From time to time he would say ‘I really am going to fix up a room one day in London!'

I have this need to try to understand Desmond. I think it is not so much a rage that women have against men, as a guilt about feeling that in many areas men have been made redundant.

Desmond was one of the bright not-quite-so-young writers on
Die Flamme
magazine; his job was to take stories from gossip or newspapers and to spin elaborate fantasies from
them. The point was deliberately that readers should not quite know what was a fantasy and what was not; in this style any wild story might purvey some thrill – it might be true, and if it were not, then indeed where was the reader's sense of humour! I do not know how Desmond had started on this job; he had wanted to be a writer; but there was a part of him that seemed always to be saying – But don't you see that life is venomous! And so
Die Flamme
magazine became a home for him; because there was something very practically, and powerfully, successful about its venom.

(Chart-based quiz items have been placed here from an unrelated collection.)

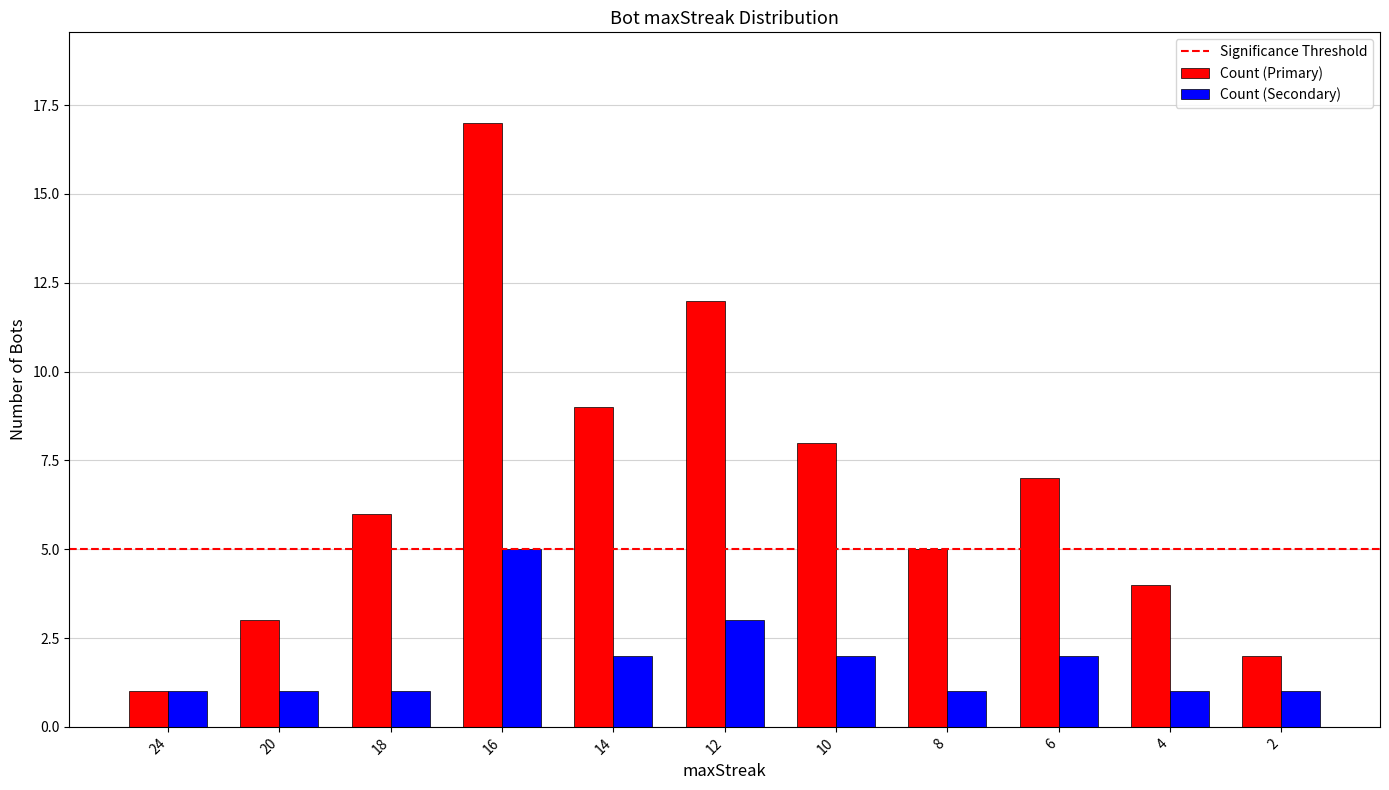

List the labels in order of Count (Primary) value, largest first.

16, 12, 14, 10, 6, 18, 8, 4, 20, 2, 24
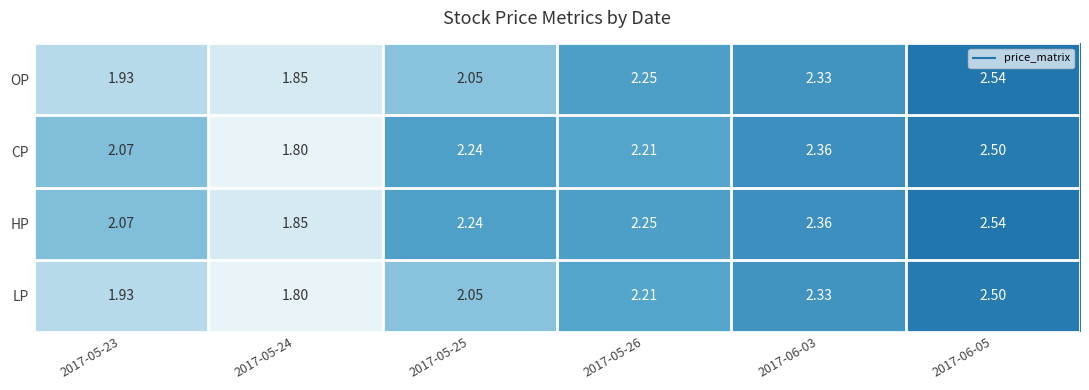

Between 2017-05-25 and 2017-06-05, which series saw the biggest shift?

OP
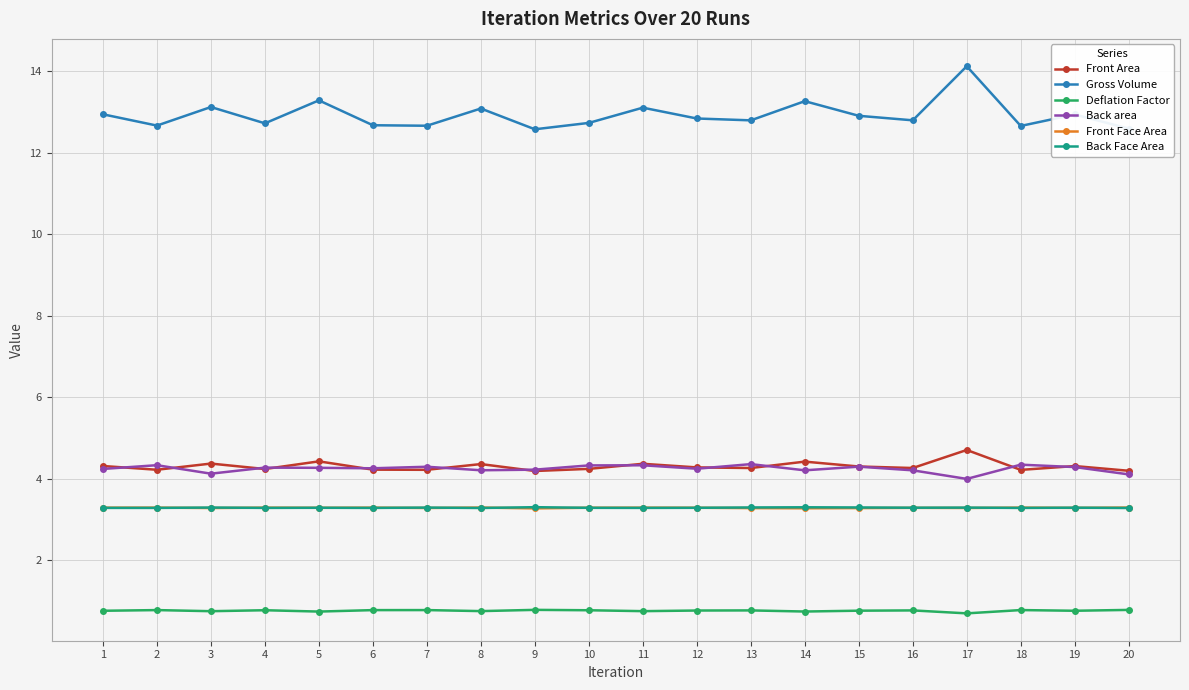

What is the maximum value shown in the chart?

14.1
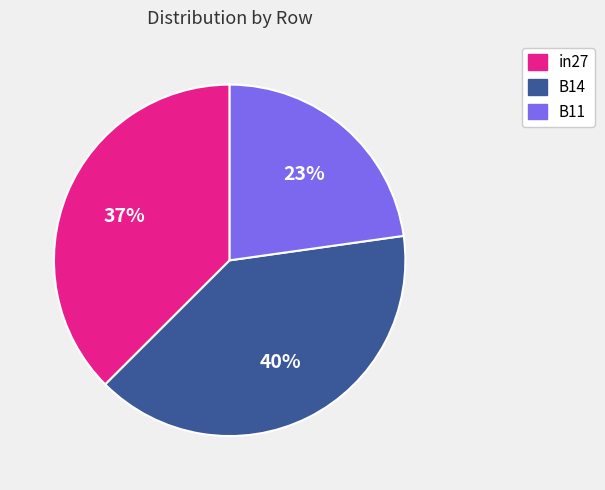

Rank the categories by value from lowest to highest.

B11, in27, B14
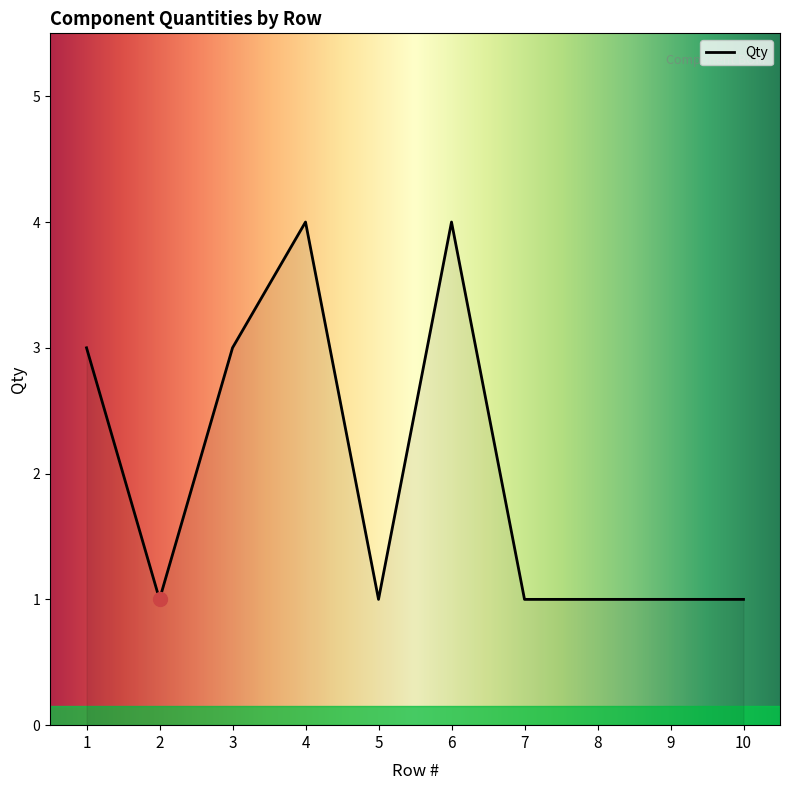

How many lines are shown in the chart?

1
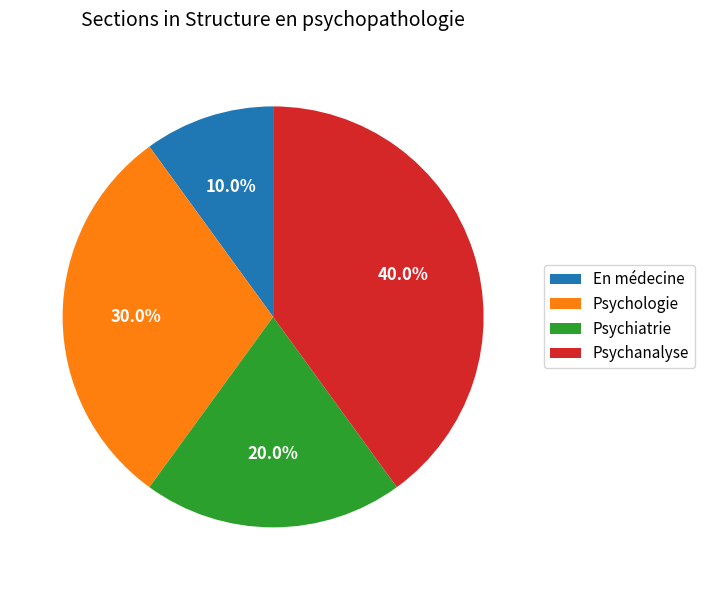

To the nearest percent, what portion does Psychiatrie represent?

20%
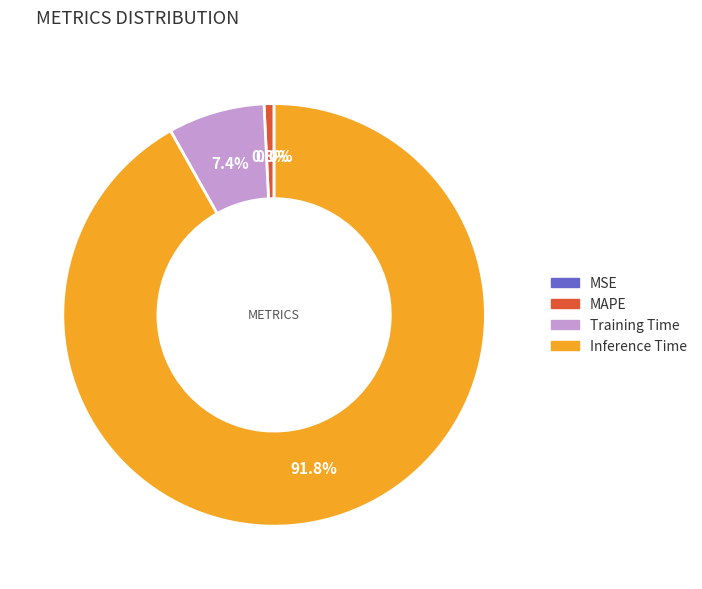

The MAPE slice represents 1% of the pie. True or false?

True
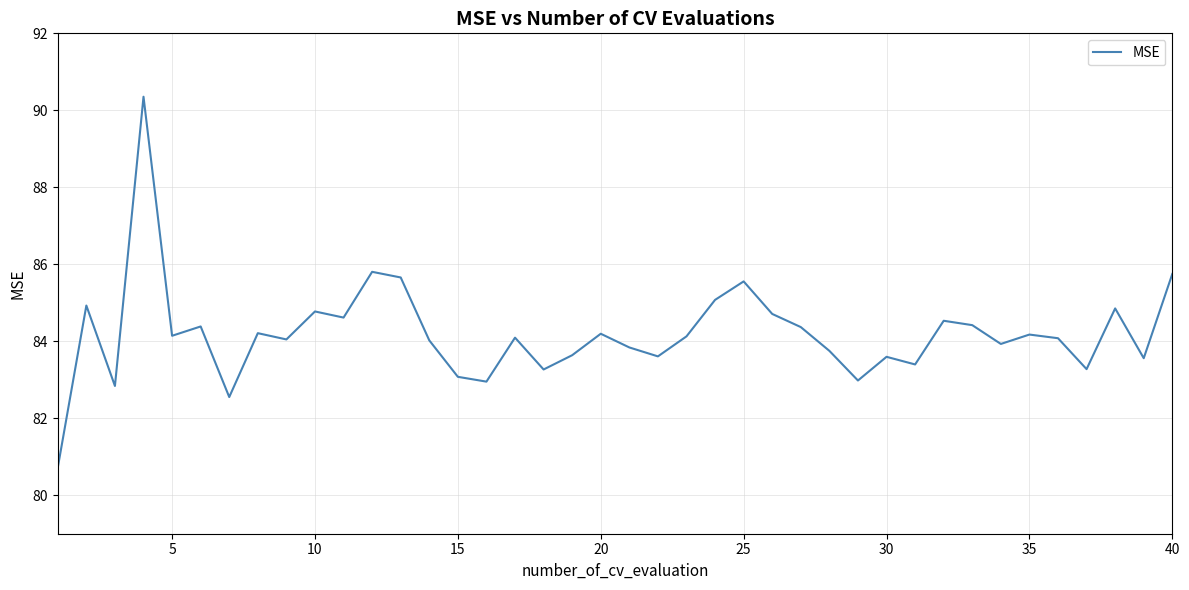

What is the minimum value shown in the chart?

80.7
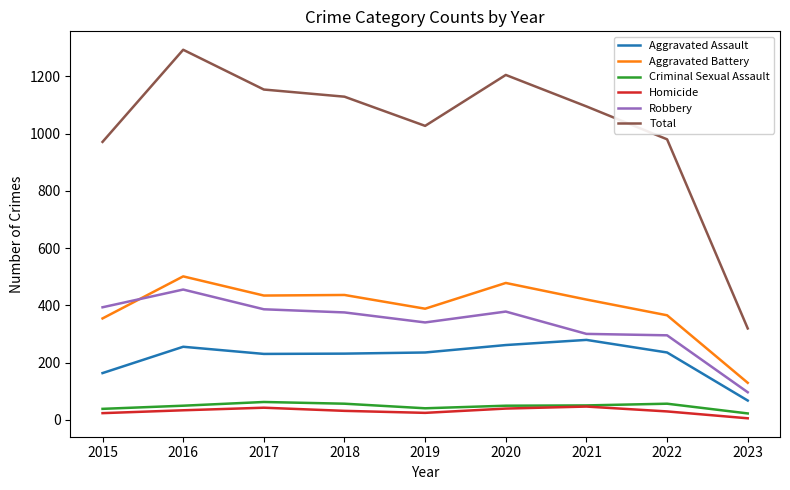

What is the sum of all Criminal Sexual Assault values?

422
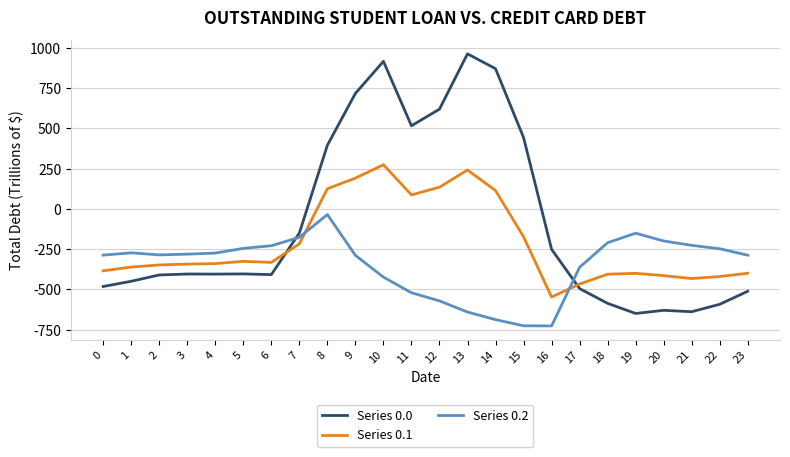

Where does the Series 0.0 series first go above -404?

5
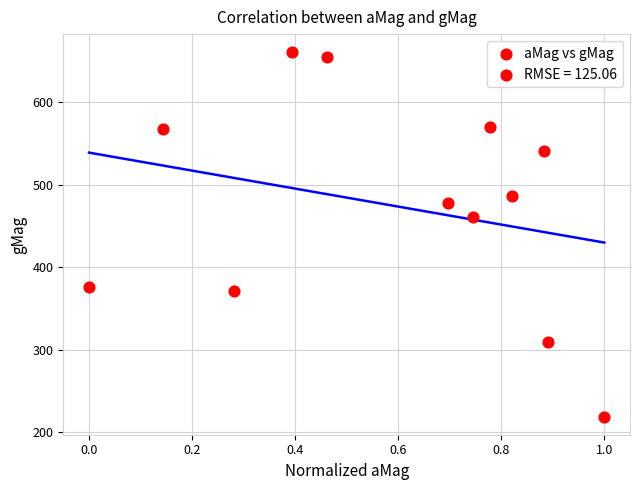

What Y value in the scatter plot is closest to 439?

461.0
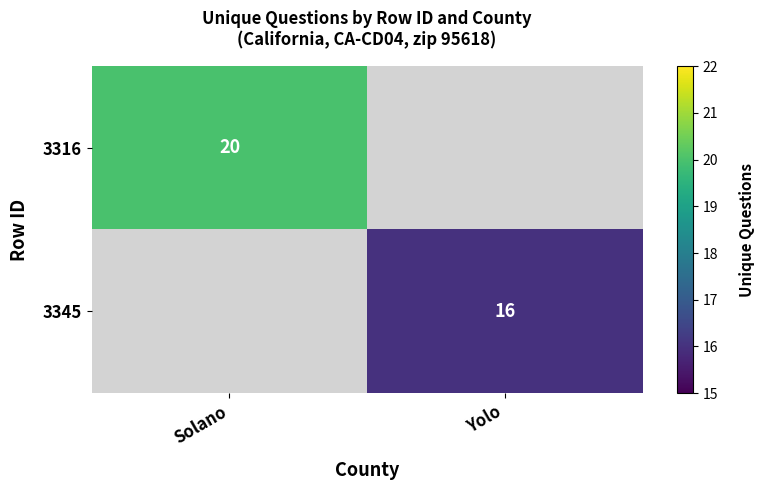

Is it true that 3345 equals 7 at Yolo?

False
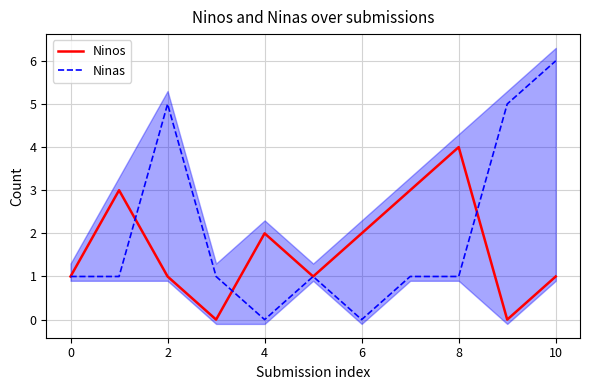

The Ninas series shows 5 at 2. True or false?

True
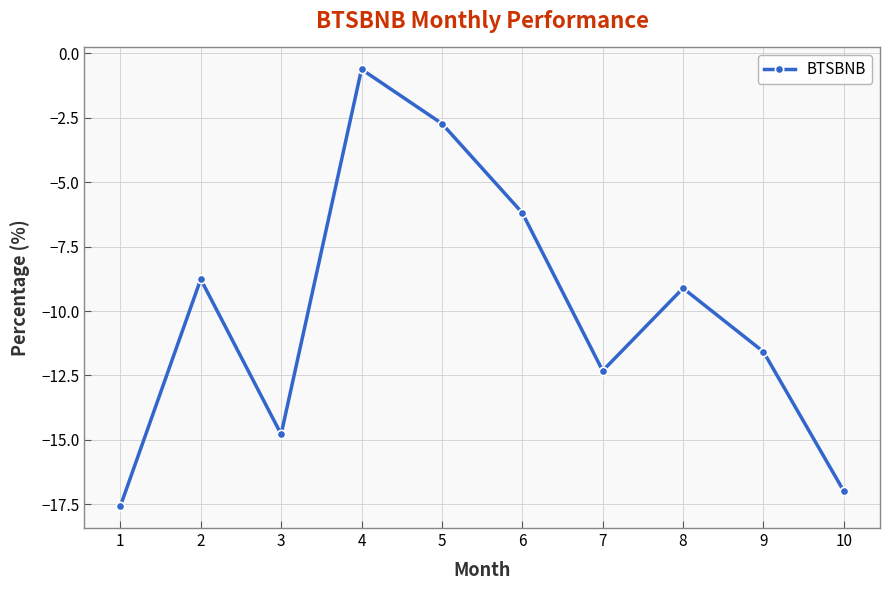

What is the difference between the maximum and second lowest values?

16.4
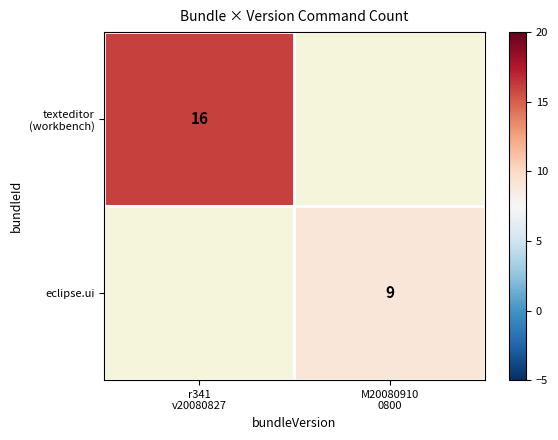

What is the minimum value shown in the chart?

9.0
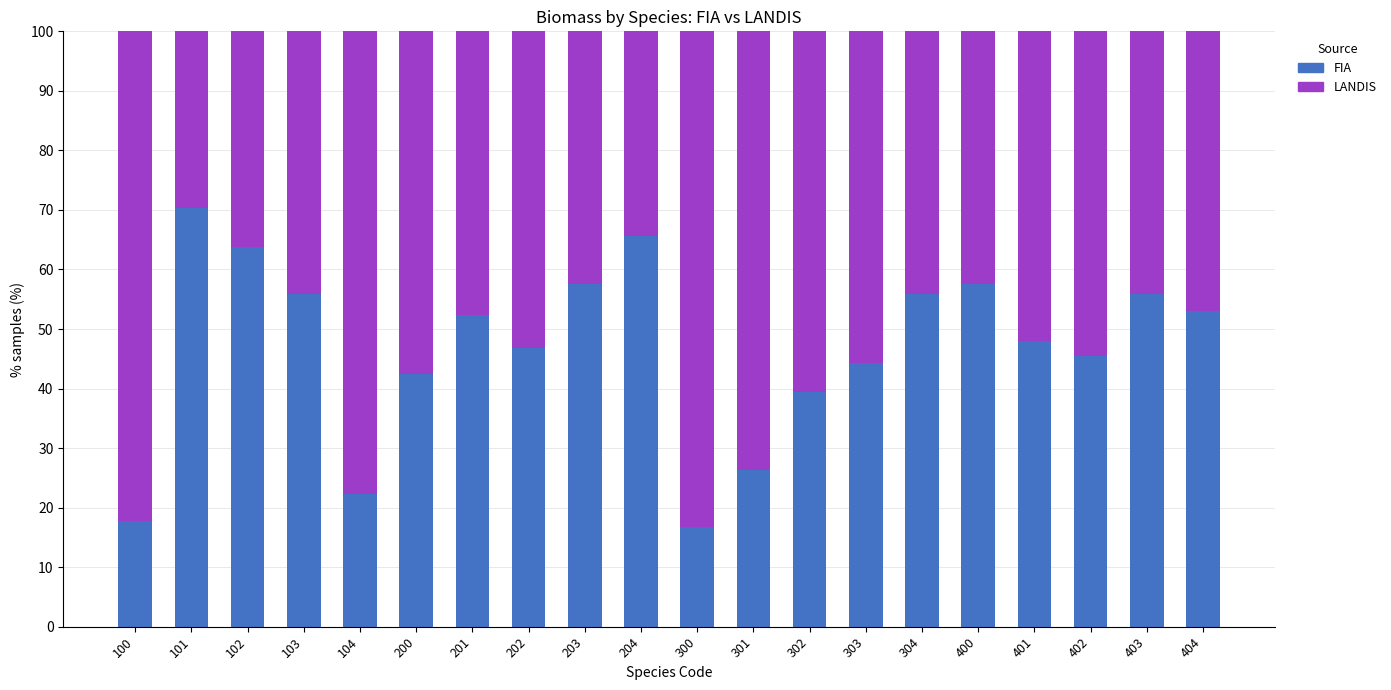

What is the sum of all FIA values?

937.5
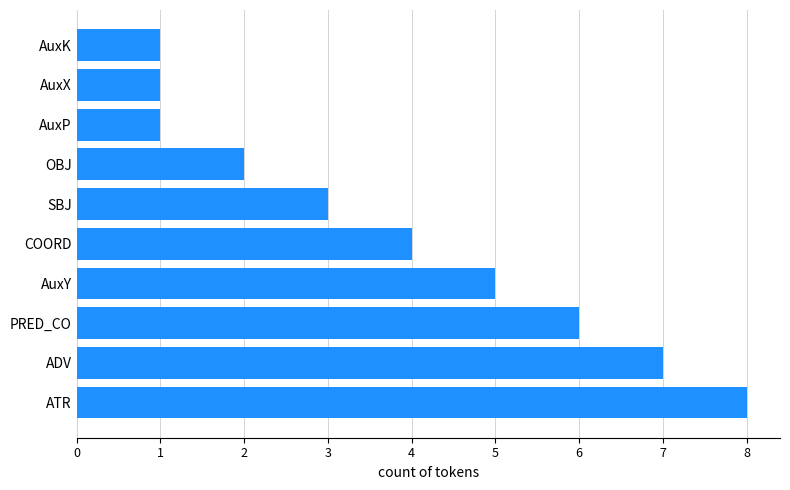

Reading top to bottom, extract all data points from this chart.

1	1	1	2	3	4	5	6	7	8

Several people who worked for
Die Flamme
magazine called themselves Christians (Desmond was a Catholic) but it seemed to me they were more like Manichaeans – if you think the world is irredeemably evil then you have no responsibility for it; you can do what you like; you have some licence simply to amuse and to be amused.

Or perhaps it was just that the
Die Flamme
people had been to English public schools; and their contacts with their own and other people's bodies had been often to do with cruelty.

Desmond would sometimes bring in to the pubs or restaurants where we met a bundle of newspaper cuttings which had been gathered for him by a secretary; he would read out items in funny voices and then would put the papers on the table and would draw lines round paragraphs with a red pencil as if he were marking out bombing areas for an attack.

There was one story being run by
Die Flamme
at this time which was about a left-wing politician whom they called Dirty Lenin. Dirty Lenin had at one time been caught (or had he? but this uncertainty was the point) doing something in the City with what are called bonds; there had been an activity called washing bonds, which was improper. So when the
Die Flamme
people made this public, they called the bond-washer Dirty Lenin: do you see? Do you? Another of the points of this stuff is that a reader may feel himself in the know; one of an élite. For this, of course, it does not matter whether or not a story is true.

When questioned, Desmond would puff his cheeks out and reach for his pipe. He would say – Well he's an arrogant sod anyway.